There’s a part of me that thinks OK, we’ve heard enough now, one year on from the beginning of the centenary commemorations, about the first world war. Do we really need any more programmes (on radio or television) about Ypres, Gallipoli, Akaba, Versailles, and the Western Front? Or are we wallowing in history’s horror stories rather than trying to learn from them?
There’s a danger that anniversary fatigue will set in and stop us pausing to think, to really contemplate, the reality of that terrible, catastrophic war and whether there is any way it can be prevented from happening again. But then events, as ever, take over, such as the violence last week in Tunisia, a random, though by no means isolated attack on innocent civilians, provoking many hours of fruitless, reacting-to-the-moment comment. Unanswered questions scurry through the brain, demanding attention. Does the attack on western tourists have any connection with recent foreign policy in America and the West, or are the reasons more deep-seated? Where does such nihilistic hatred come from? Do we need to delve further back into the treaties that were made at the end of 1914–18 to understand the Arab Spring, or rather the region’s subsequent descent into nihilistic chaos?
At such times the World Service is the only resource worth listening to, because it gives us different voices, new experts, insider knowledge from reporters and commentators living inside the countries where these events are taking place, even if we need to bear in mind that what they say is filtered through the watchful eyes of the Corporation. As it happens, the network has been airing an 11-part series (made in association with the British Council) that has been looking at the first world war from this global perspective, travelling in the past year from Sarajevo to Delhi, St Petersburg to Dar es Salaam, and inviting a group of experts to debate the issues and answer questions from an invited audience. On paper it looked worthy but perhaps not the most exciting listen; yet another anniversary programme with very little topical relevance. But this week, the final programme in the series, The War that Changed the World (produced by Charlie Taylor), was recorded in the Library of Congress at Washington DC and focused on America’s involvement in that not-so-long-ago war. The panel of experts, historians Jennifer Keene and Ross Kennedy, together with David Frum, the neocon former speechwriter to George W. Bush who purportedly coined the phrase ‘the axis of evil’, looked at the ways in which the decision made by the US Congress in April 1917 to enter the war in Europe is still having an impact now.

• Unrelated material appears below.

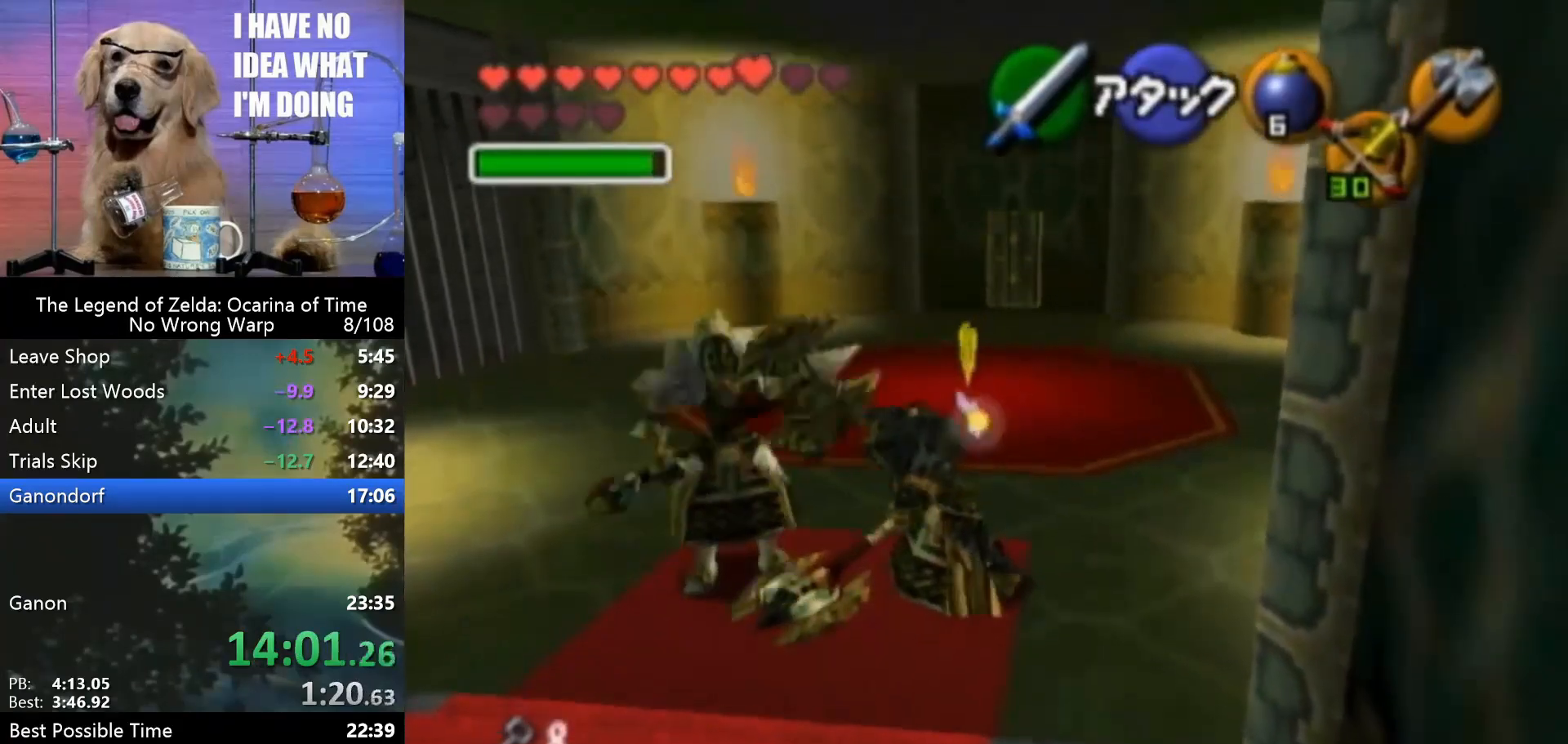
{"buttons": [], "left_stick": "up-left", "events": []}
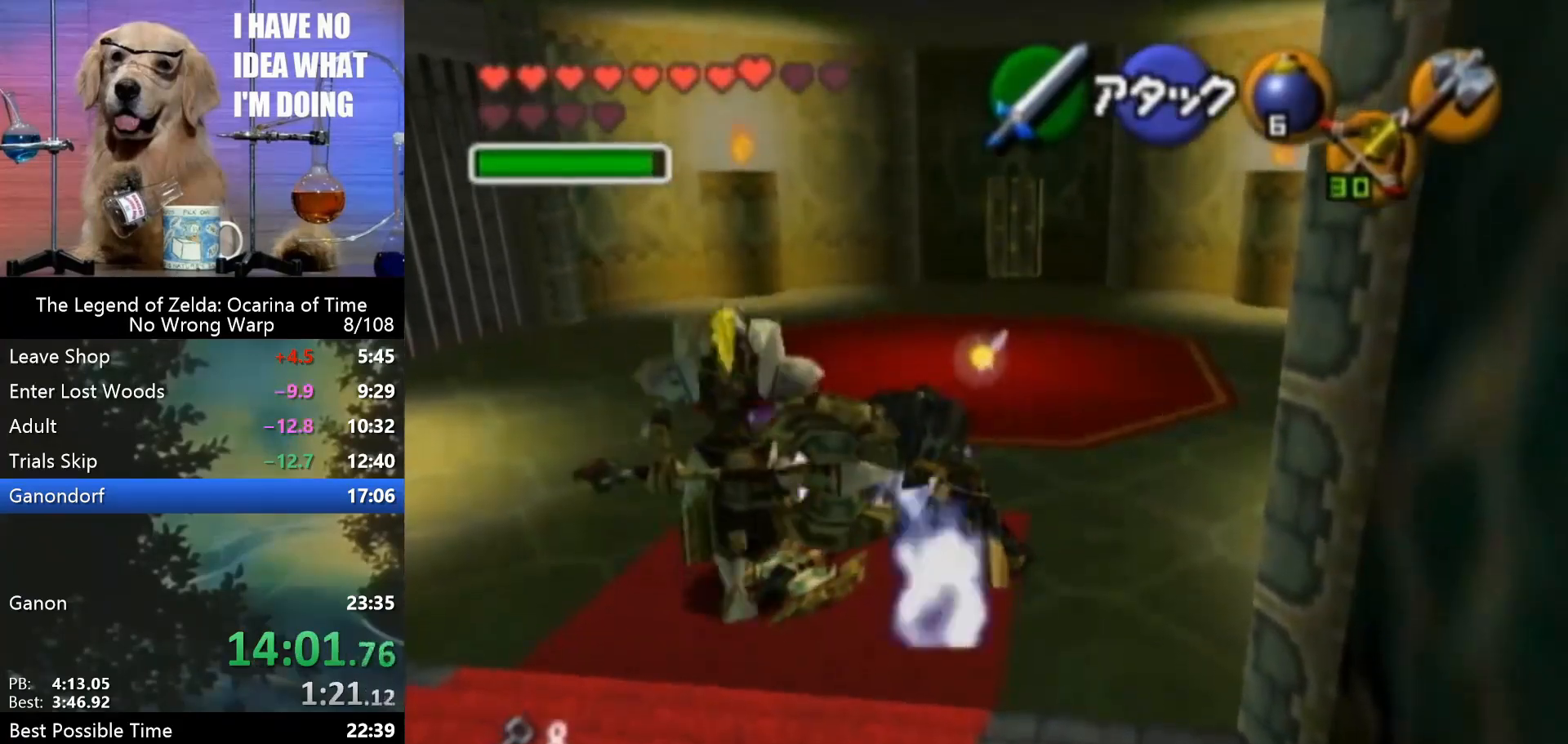
{"buttons": ["R1", "C_RIGHT"], "left_stick": "up", "events": [[100, "left_stick", "up"], [433, "R1", "down"], [467, "C_RIGHT", "down"]]}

The change of focus on events in the Arab world from 1991 and 2003 to 1917 was just so refreshing, with only a single mention of Bush in the hour-long programme. Instead we learnt something about President Woodrow Wilson, whose determination in bringing America into the war was to allow democracy to flourish — never mind that at the time the allies themselves were not democratic governments. In Britain, we were reminded, the extension of the vote to all adult men (except convicts and lords of the realm), as well as women, was not brought in until February 1918. Wilson himself believed that democracy was only possible in countries whose inhabitants were of European descent. More enlightened views might now prevail but still the audience were asked, ‘How do you think the USA should exercise its power?’ A question that seemed guaranteed to go down well with a Washington audience but be not so acceptable in Amman, where the previous programme in the series was recorded.
Thanks to iPlayer it’s possible still to listen in to that debate as Lyse Doucet’s chosen panellists from Jordan and Palestine, the historians, Khaled Fahmy, Mouin Rabbani and Ali Mahafza, gave us an alternative reading of what it meant to the Middle East to have its borders redrawn by foreign powers. Perhaps surprisingly it was concluded that in a way the artificial creation of Jordan by European diplomats anxious to secure their country’s own spheres of influence has enabled a kind of nationalism to develop, Arab-style, working across borders rather than within them. Lina Attel, a theatre director who grew up in the 1970s as rocket grenades landed on her home town and she and her brothers played with shrapnel, gave a passionate address. ‘A sense of fear, of anticipation, remains with me,’ she said, of never feeling safe. ‘How can humanity know so much and still fail so many people so badly?’ And yet Jordan has now become a safe haven for refugees from across the region.
More upbeat was Ali Mahafza, from the University of Jordan, who declared, ‘I am very optimistic. What’s happening now in the Arab world, in spite of the disasters which we see, in spite of the chaos around us, I believe, is similar to what happened to Europe in 1848. The Arabs are claiming now their liberty, their freedom and their human dignity, and I think they will get it as soon as possible.’